Required action:
Put the lines from the start of the records through the line containing "中のGジェネエターナル実況！" into a numbered list, dropping any blank lines. Leave the pictures out of the answer.

Items from a dataset:
========
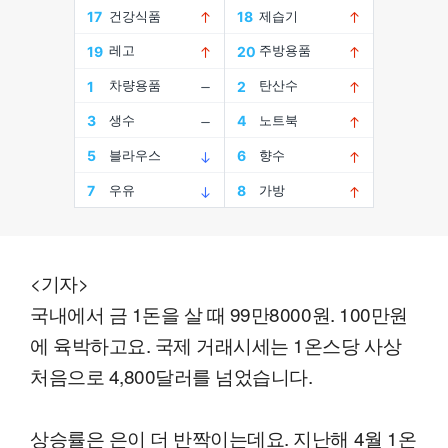
<기자>
국내에서 금 1돈을 살 때 99만8000원. 100만원
에 육박하고요. 국제 거래시세는 1온스당 사상
처음으로 4,800달러를 넘었습니다.
상승률은 은이 더 반짝이는데요. 지난해 4월 1온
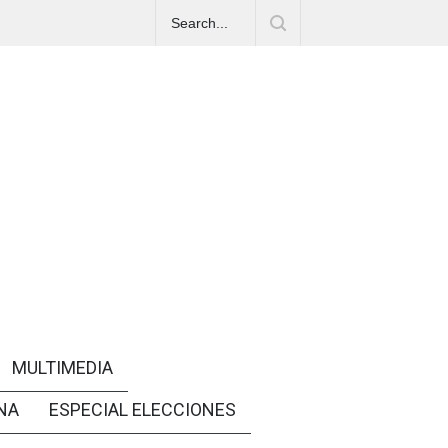
MULTIMEDIA
NA
ESPECIAL ELECCIONES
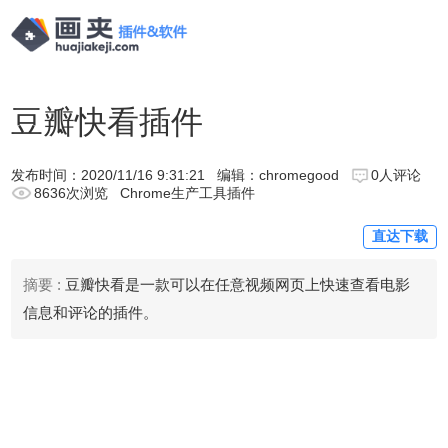
豆瓣快看插件
发布时间：
2020/11/16 9:31:21
编辑：chromegood
0人评论
8636次浏览
Chrome生产工具插件
直达下载
摘要 :
豆瓣快看是一款可以在任意视频网页上快速查看电影
信息和评论的插件。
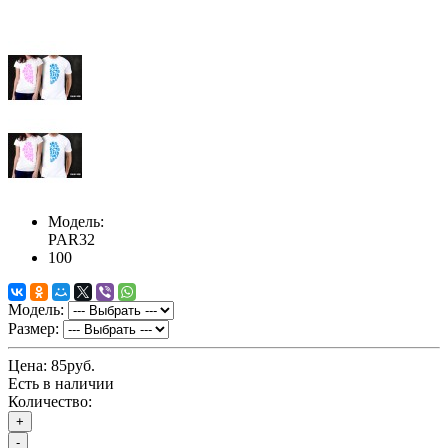
Модель:
PAR32
100
Модель:
Размер:
Цена:
85руб.
Есть в наличии
Количество:
+
-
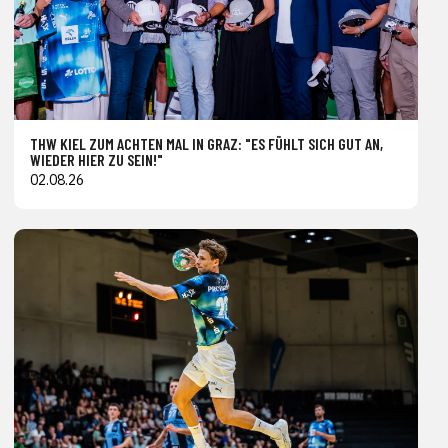
THW KIEL ZUM ACHTEN MAL IN GRAZ: "ES FÜHLT SICH GUT AN,
WIEDER HIER ZU SEIN!"
02.08.26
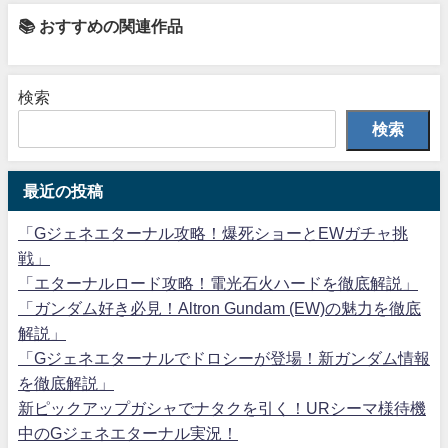
📚 おすすめの関連作品
検索
検索
最近の投稿
「Gジェネエターナル攻略！爆死ショーとEWガチャ挑
戦」
「エターナルロード攻略！電光石火ハードを徹底解説」
「ガンダム好き必見！Altron Gundam (EW)の魅力を徹底
解説」
「Gジェネエターナルでドロシーが登場！新ガンダム情報
を徹底解説」
新ピックアップガシャでナタクを引く！URシーマ様待機
中のGジェネエターナル実況！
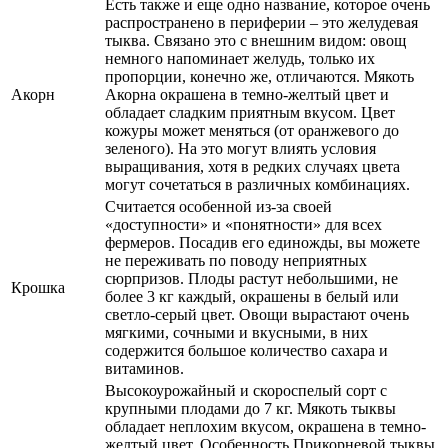
Есть также и еще одно название, которое очень
распространено в периферии – это желудевая
тыква. Связано это с внешним видом: овощ
немного напоминает желудь, только их
пропорции, конечно же, отличаются. Мякоть
Акорн
Акорна окрашена в темно-желтый цвет и
обладает сладким приятным вкусом. Цвет
кожуры может меняться (от оранжевого до
зеленого). На это могут влиять условия
выращивания, хотя в редких случаях цвета
могут сочетаться в различных комбинациях.
Считается особенной из-за своей
«доступности» и «понятности» для всех
фермеров. Посадив его единожды, вы можете
не переживать по поводу неприятных
сюрпризов. Плоды растут небольшими, не
Крошка
более 3 кг каждый, окрашены в белый или
светло-серый цвет. Овощи вырастают очень
мягкими, сочными и вкусными, в них
содержится большое количество сахара и
витаминов.
Высокоурожайный и скороспелый сорт с
крупными плодами до 7 кг. Мякоть тыквы
обладает неплохим вкусом, окрашена в темно-
желтый цвет. Особенность Прикорневой тыквы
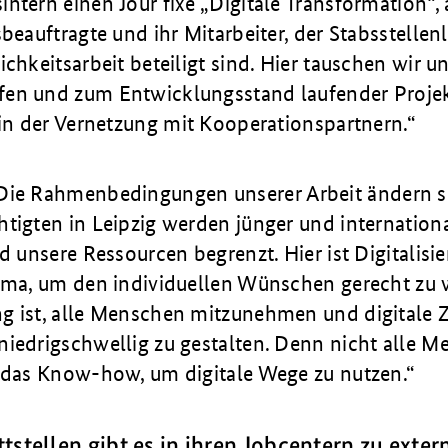
ntern einen Jour fixe „Digitale Transfor­mation“
beauf­tragte und ihr Mitarbeiter, der Stabsstellenl
ichkeitsarbeit beteiligt sind. Hier ta­u­schen wir u
en und zum Ent­wicklungs­stand laufender Projek
 in der Vernetzung mit Kooperationspartnern.
Die Rahmenbedingungen unserer Arbeit ändern si
tigten in Leipzig werden jünger und internationa
nd unsere Ressourcen begrenzt. Hier ist Digitalisi
hema, um den individuellen Wünschen gerecht zu 
g ist, alle Menschen mitzunehmen und digitale 
niedri­gschwellig zu gestalten. Denn nicht alle 
r das Know-how, um digitale Wege zu nutzen.
tstellen gibt es in ihren Jobcentern zu exte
========
Task answer:
1. <기자>
2. 국내에서 금 1돈을 살 때 99만8000원. 100만원
3. 에 육박하고요. 국제 거래시세는 1온스당 사상
4. 처음으로 4,800달러를 넘었습니다.
5. 상승률은 은이 더 반짝이는데요. 지난해 4월 1온
6. MULTIMEDIA
7. NA
8. ESPECIAL ELECCIONES
9. 豆瓣快看插件
10. 发布时间：
11. 2020/11/16 9:31:21
12. 编辑：chromegood
13. 0人评论
14. 8636次浏览
15. Chrome生产工具插件
16. 直达下载
17. 摘要 :
18. 豆瓣快看是一款可以在任意视频网页上快速查看电影
19. 信息和评论的插件。
20. Модель:
21. PAR32
22. 100
23. Модель:
24. Размер:
25. Цена:
26. 85руб.
27. Есть в наличии
28. Количество:
29. +
30. -
31. THW KIEL ZUM ACHTEN MAL IN GRAZ: "ES FÜHLT SICH GUT AN,
32. WIEDER HIER ZU SEIN!"
33. 02.08.26
34. 📚 おすすめの関連作品
35. 検索
36. 検索
37. 最近の投稿
38. 「Gジェネエターナル攻略！爆死ショーとEWガチャ挑
39. 戦」
40. 「エターナルロード攻略！電光石火ハードを徹底解説」
41. 「ガンダム好き必見！Altron Gundam (EW)の魅力を徹底
42. 解説」
43. 「Gジェネエターナルでドロシーが登場！新ガンダム情報
44. を徹底解説」
45. 新ピックアップガシャでナタクを引く！URシーマ様待機
46. 中のGジェネエターナル実況！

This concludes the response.